PART 29: FRAUDULENT TRADING

Section 993: Offence of fraudulent trading

1264. This section restates section 458 of the 1985 Act, but in doing so increases the maximum sentence for the offence from seven years’ imprisonment to ten years.

PART 30: PROTECTION OF MEMBERS AGAINST UNFAIR PREJUDICE

1265. Sections 994-998 restate sections 459, 460 and 461 of the 1985 Act, which provide a remedy where a company’s affairs are being conducted in a manner which is unfairly prejudicial to the interests of its members.

Section 999: Supplementary provisions where company’s constitution altered

1266. Section 999 is a new section which ensures that, if the court makes an order under Part 30 amending the company’s articles, updated articles are registered and a copy of the court order is supplied with any copies of the articles that are issued by the company, unless they already incorporate the amendments.

PART 31: DISSOLUTION AND RESTORATION TO THE REGISTER

CHAPTERS 1 AND 2: STRIKING OFF AND PROPERTY OF DISSOLVED COMPANY

1267. These Chapters restate sections 652 to 654 and sections 656 to 658 of the 1985 Act with no changes of effect, except as described below for sections 1003 and 1013.

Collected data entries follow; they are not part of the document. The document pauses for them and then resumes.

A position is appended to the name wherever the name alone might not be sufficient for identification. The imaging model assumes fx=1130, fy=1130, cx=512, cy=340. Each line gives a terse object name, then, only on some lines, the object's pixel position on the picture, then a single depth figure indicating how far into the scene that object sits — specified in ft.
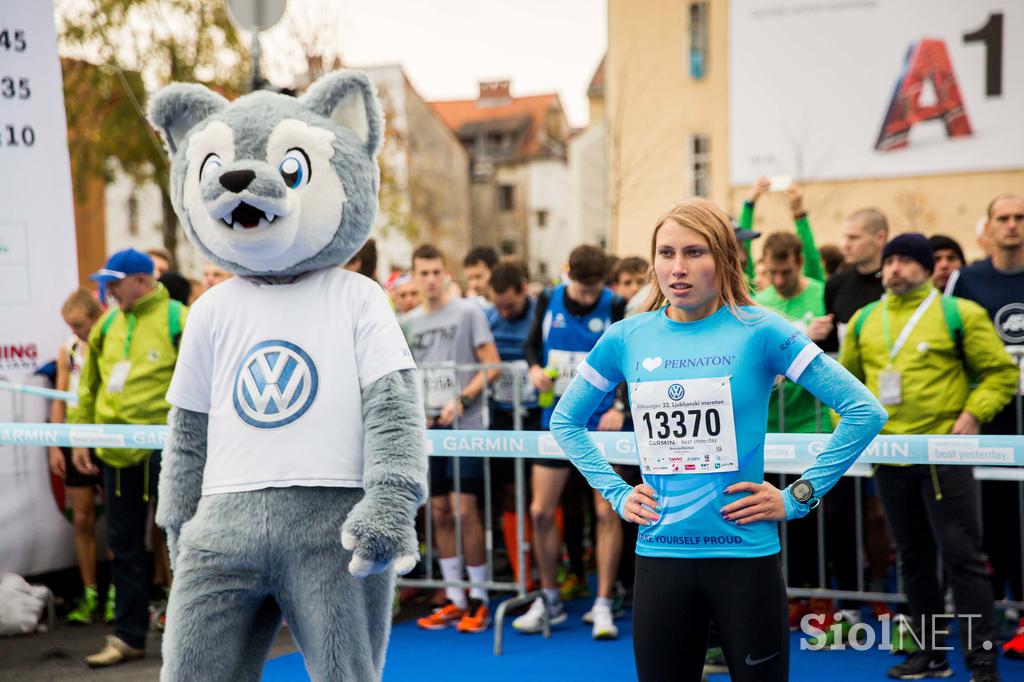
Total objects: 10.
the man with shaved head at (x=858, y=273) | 21.90
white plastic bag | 22.89
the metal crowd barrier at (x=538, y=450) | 16.20
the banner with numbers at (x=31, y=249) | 24.09
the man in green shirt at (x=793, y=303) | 21.91
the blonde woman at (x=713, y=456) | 10.50
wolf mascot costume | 10.80
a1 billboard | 92.22
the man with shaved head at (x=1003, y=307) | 19.90
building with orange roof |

Section 1003: Striking off on applications by company

1268. Section 652A of the 1985 Act currently provides that, in certain circumstances, a company may apply to the registrar to be struck off the register. The provision is limited to private companies. This section, in restating that provision, no longer includes the limitation, with the effect that public companies too may now apply for voluntary strike-off.